Tampa businesses adapt to deal with supply chain issues

Waxler 6pm pkg Supply Chain.jpg
Posted at 4:51 PM, Dec 23, 2021

TAMPA, Fla. — Tanner Jenkins says the roofing materials that normally take him three or four days to get, now take months.

“It’s very frustrating. I’m just trying to navigate the waters and do the best we can in our world,” said Jenkins, chief operating officer of Quality Roofing, Inc.

Jenkins says to deal with the shortage of materials, he repurposed a massive warehouse and ordered everything in bulk ahead of time.

“It’s progressively getting worse. We’ve now run out of room because now lead times are growing so we are requiring more and more stuff that we never intended. So it’s become a hassle,” said Jenkins.

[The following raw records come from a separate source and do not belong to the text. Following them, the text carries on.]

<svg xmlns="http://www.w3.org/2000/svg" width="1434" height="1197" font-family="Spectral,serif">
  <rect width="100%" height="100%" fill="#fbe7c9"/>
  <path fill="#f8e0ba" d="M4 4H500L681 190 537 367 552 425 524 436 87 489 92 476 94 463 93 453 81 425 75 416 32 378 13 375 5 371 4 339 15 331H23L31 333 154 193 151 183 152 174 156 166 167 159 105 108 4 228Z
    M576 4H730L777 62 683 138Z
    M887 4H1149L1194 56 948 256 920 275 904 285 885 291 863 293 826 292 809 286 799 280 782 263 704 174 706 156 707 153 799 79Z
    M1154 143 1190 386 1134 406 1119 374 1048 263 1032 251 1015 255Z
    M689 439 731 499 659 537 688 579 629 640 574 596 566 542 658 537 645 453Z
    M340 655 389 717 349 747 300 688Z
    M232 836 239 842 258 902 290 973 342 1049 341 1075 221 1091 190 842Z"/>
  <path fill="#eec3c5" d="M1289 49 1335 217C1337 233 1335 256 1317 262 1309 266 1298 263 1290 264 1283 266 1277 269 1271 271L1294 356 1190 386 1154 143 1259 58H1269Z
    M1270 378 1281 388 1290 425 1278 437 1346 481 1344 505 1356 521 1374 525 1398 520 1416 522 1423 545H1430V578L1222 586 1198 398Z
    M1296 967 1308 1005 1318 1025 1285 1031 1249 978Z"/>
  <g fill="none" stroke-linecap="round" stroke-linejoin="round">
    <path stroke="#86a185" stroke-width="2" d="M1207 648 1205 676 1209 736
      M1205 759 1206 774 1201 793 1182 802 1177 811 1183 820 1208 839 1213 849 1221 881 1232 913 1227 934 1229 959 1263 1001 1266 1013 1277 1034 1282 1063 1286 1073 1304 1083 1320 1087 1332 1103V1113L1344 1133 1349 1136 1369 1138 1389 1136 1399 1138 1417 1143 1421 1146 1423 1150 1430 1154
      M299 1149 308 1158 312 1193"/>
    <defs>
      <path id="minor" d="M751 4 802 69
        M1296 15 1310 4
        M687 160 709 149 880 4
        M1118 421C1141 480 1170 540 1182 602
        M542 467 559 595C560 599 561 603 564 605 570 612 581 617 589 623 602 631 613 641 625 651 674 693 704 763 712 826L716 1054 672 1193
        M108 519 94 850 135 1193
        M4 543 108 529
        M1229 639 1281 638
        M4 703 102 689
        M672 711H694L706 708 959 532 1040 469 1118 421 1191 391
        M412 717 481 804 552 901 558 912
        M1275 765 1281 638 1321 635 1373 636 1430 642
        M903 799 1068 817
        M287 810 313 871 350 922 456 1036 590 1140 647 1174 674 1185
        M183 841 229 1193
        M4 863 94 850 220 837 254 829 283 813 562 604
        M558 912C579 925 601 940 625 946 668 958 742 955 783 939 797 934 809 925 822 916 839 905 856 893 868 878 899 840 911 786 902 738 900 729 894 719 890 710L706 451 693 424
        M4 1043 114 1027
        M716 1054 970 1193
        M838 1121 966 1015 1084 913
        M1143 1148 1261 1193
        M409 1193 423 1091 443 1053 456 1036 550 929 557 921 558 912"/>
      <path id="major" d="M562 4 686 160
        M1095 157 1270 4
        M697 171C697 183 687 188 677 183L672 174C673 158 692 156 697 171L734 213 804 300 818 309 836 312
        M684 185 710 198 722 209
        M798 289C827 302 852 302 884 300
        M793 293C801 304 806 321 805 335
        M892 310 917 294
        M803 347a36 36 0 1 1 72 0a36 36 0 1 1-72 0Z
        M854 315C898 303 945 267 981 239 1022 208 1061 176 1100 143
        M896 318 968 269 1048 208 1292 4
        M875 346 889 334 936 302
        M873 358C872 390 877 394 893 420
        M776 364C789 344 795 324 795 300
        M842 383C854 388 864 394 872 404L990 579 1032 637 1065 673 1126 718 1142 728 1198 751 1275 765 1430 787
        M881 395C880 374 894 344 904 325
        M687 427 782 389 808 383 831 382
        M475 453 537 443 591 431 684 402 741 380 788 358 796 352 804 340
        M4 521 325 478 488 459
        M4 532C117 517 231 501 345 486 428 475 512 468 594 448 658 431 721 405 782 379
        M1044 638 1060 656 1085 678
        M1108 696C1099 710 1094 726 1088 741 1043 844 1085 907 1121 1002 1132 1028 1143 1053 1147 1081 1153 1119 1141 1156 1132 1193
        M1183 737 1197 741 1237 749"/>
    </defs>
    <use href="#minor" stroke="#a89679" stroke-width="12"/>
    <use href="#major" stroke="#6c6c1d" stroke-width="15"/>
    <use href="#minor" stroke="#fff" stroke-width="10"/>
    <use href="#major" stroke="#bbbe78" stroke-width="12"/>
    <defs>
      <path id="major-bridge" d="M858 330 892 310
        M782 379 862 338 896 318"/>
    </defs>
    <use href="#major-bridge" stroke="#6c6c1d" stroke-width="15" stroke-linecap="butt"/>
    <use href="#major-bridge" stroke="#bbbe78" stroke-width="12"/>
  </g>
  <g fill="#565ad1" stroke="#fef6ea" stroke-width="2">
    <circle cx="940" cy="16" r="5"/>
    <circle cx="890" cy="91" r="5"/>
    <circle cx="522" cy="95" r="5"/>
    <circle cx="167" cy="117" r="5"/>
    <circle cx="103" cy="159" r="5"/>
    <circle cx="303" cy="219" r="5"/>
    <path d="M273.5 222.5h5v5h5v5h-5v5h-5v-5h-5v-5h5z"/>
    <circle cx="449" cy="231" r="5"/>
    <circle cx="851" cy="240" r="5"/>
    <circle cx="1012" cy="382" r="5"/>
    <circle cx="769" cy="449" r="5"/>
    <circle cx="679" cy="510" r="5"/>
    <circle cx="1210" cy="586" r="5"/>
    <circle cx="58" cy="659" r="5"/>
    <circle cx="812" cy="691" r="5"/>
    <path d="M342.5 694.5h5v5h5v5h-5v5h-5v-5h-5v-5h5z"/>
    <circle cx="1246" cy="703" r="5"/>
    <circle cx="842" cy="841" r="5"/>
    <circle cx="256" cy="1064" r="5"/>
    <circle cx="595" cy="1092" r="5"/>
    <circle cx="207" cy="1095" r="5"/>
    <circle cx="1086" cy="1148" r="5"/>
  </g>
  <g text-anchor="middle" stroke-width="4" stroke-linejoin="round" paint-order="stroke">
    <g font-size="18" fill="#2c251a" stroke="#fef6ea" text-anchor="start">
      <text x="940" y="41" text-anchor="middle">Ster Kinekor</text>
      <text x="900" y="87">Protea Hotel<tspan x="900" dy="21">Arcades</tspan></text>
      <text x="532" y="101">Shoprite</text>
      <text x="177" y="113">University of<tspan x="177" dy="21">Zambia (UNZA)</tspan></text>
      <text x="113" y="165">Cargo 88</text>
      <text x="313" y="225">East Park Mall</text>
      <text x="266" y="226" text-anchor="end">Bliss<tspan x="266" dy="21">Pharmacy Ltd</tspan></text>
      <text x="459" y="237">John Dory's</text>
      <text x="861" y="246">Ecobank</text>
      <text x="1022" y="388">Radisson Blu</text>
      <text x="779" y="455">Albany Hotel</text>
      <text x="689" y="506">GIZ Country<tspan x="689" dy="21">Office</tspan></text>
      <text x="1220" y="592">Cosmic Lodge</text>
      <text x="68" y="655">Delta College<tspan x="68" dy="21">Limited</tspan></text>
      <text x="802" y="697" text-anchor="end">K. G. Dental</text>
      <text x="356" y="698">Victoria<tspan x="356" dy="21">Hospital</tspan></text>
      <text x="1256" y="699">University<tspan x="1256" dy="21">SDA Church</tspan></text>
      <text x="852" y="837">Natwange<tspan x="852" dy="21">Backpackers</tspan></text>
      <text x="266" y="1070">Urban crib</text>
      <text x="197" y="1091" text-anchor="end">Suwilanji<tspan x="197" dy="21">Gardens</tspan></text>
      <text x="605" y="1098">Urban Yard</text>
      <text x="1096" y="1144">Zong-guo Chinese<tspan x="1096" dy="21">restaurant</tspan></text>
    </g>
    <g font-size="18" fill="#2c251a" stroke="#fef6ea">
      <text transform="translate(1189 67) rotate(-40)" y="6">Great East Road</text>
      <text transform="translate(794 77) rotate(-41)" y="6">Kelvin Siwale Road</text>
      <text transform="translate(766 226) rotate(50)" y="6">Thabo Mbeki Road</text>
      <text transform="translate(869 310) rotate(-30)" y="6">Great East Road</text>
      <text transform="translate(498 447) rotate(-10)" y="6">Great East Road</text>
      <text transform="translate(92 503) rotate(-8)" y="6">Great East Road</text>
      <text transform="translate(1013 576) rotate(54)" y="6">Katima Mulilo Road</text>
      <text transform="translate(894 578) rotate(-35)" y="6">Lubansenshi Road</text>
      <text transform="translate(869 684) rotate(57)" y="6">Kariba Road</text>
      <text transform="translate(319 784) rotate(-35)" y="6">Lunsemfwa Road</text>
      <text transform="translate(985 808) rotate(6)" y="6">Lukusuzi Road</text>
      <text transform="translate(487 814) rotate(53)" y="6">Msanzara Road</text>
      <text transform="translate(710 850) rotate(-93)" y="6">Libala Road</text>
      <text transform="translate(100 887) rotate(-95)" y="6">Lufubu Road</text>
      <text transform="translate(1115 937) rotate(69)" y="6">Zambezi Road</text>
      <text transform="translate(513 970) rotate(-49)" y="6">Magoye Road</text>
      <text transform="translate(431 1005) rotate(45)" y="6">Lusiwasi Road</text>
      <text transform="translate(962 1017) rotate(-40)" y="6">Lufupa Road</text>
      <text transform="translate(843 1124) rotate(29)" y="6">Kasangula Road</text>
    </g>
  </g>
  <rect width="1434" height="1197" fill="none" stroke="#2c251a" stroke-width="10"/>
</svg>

In Ybor City, Due Amici is still churning out the pizzas. They say they also had to plan ahead to avoid the shortages affecting so many other businesses.

“We got lucky that we buy everything from our distributor six months ahead. My grandfather told me you learn earlier, you get stuff quicker, we are six months ahead. We didn’t have any problems because everything was on a ship before it closed down,” said Genti Bunjaku.

USF Professor Seckin Ozkul is the founding director of the college’s Supply Chain Innovation lab. He says the supply chain issues were caused by what he calls the bullwhip effect.

“In the beginning, we didn’t really realize what’s happening around March, April, May of 2020. But as we got into 2021, we felt the full impacts of that bullwhip. But we were able to recover. We learned a lot,” said Ozkul.

President Biden credits round-the-clock port operations and the help of retail giants, Walmart and Target, with getting the supply chain moving again.

And experts say most people should have not had issues getting the gifts they wanted for Christmas.

“I have not heard a lot of screaming if you will from companies, from customers. So that must mean something really well for our general public,” said Ozkul.

There are still dozens of container ships on the west coast stuck offshore waiting to unload. But corporate profits are up and gas prices are dropping back down.

Ozkul says he predicts things will continue to look much better in 2022.

“I don’t want to jinx ourselves. But fingers crossed.”